いや、正しくは僕の胸にいれた、ユーリの魔導器が光っているのだ。
「これは…なんで…?」
胸ポケットから魔導器を取り出し、手に乗せると更に光を発し、僕らの周りを包んでくれている。
魔導器の光が結界の様に瓦礫を弾き飛ばして行く。
館が完全に崩れたのか、上から落ちてくるものは無くなった。だが、どちらにしろ階段は塞がれ、結界の上には瓦礫が乗っている。この結界が解けると生き埋めになるのは変わらない。

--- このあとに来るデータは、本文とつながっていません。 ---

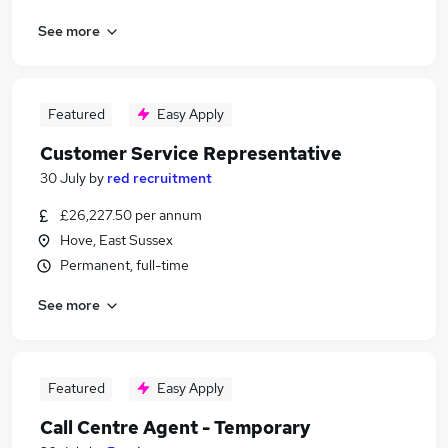
See more
Featured
Easy Apply
Customer Service Representative
30 July
by
red recruitment
£26,227.50 per annum
Hove, East Sussex
Permanent, full-time
See more
Featured
Easy Apply
Call Centre Agent - Temporary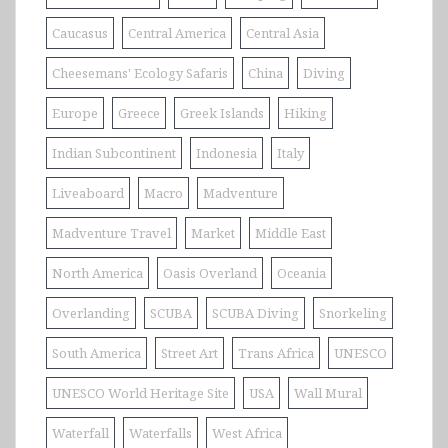
Caucasus
Central America
Central Asia
Cheesemans' Ecology Safaris
China
Diving
Europe
Greece
Greek Islands
Hiking
Indian Subcontinent
Indonesia
Italy
Liveaboard
Macro
Madventure
Madventure Travel
Market
Middle East
North America
Oasis Overland
Oceania
Overlanding
SCUBA
SCUBA Diving
Snorkeling
South America
Street Art
Trans Africa
UNESCO
UNESCO World Heritage Site
USA
Wall Mural
Waterfall
Waterfalls
West Africa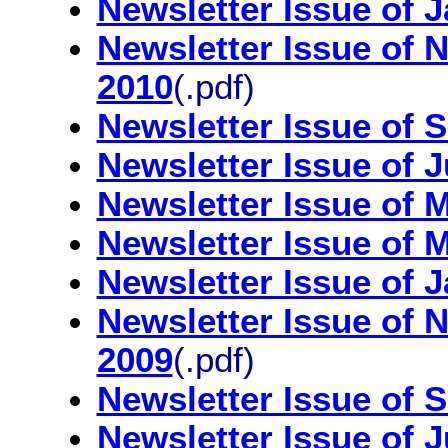
Newsletter Issue of 
Newsletter Issue of
2010
(.pdf)
Newsletter Issue of 
Newsletter Issue of 
Newsletter Issue of 
Newsletter Issue of 
Newsletter Issue of 
Newsletter Issue of
2009
(.pdf)
Newsletter Issue of 
Newsletter Issue of 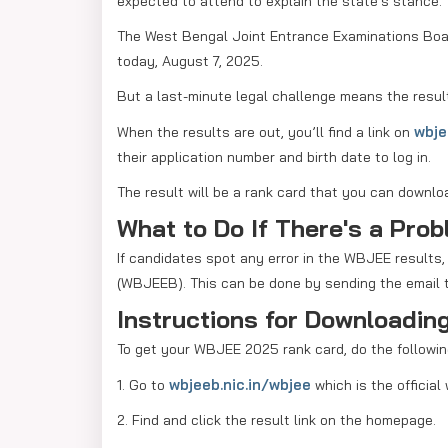
expected to attend to explain the state's stance.
The West Bengal Joint Entrance Examinations Boa
today, August 7, 2025.
But a last-minute legal challenge means the resul
wbje
When the results are out, you’ll find a link on
their application number and birth date to log in.
The result will be a rank card that you can downlo
What to Do If There's a Pro
If candidates spot any error in the WBJEE results
(WBJEEB). This can be done by sending the email t
Instructions for Downloadi
To get your WBJEE 2025 rank card, do the followin
wbjeeb.nic.in/wbjee
1. Go to
which is the official
2. Find and click the result link on the homepage.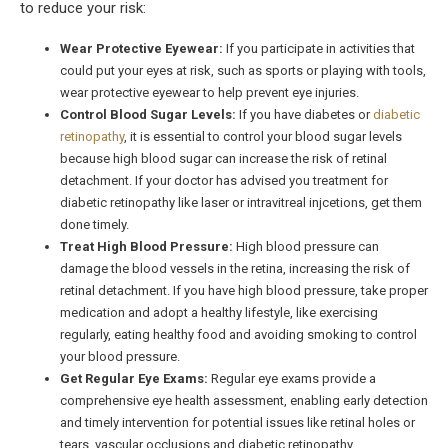
to reduce your risk:
Wear Protective Eyewear:
If you participate in activities that
could put your eyes at risk, such as sports or playing with tools,
wear protective eyewear to help prevent eye injuries.
Control Blood Sugar Levels:
If you have diabetes or
diabetic
retinopathy
, it is essential to control your blood sugar levels
because high blood sugar can increase the risk of retinal
detachment. If your doctor has advised you treatment for
diabetic retinopathy like laser or intravitreal injcetions, get them
done timely.
Treat High Blood Pressure:
High blood pressure can
damage the blood vessels in the retina, increasing the risk of
retinal detachment. If you have high blood pressure, take proper
medication and adopt a healthy lifestyle, like exercising
regularly, eating healthy food and avoiding smoking to control
your blood pressure.
Get Regular Eye Exams:
Regular eye exams provide a
comprehensive eye health assessment, enabling early detection
and timely intervention for potential issues like retinal holes or
tears, vascular occlusions and diabetic retinopathy.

『ったく、何時までも手のかかるガキ共だ。俺とおんなじ死に方したら承知しねぇぞっ、フレン、ユーリっ!』
…懐かしい声がした気がした…。
魔導器の光が収縮したかと思うと発散され、小さな爆発を起こし瓦礫の全てを吹き飛ばした。
『お前らは…お前等の道を全うしろ』
「ナイレン、隊長……。ありがとう、ございます…」
光が消えると、視界が開けてくる。
ユーリを支えたまま、階段を上りきり、地上に出ると皆が僕たちに向かい走ってきてくれた。
「ユーリ…。隊長も皆も君に生きる事を望んでいるよ」
勿論、僕が一番望んでいる…。だから…。
「一緒に生きよう。ユーリ…」
ユーリにだけ届くように…呟いた。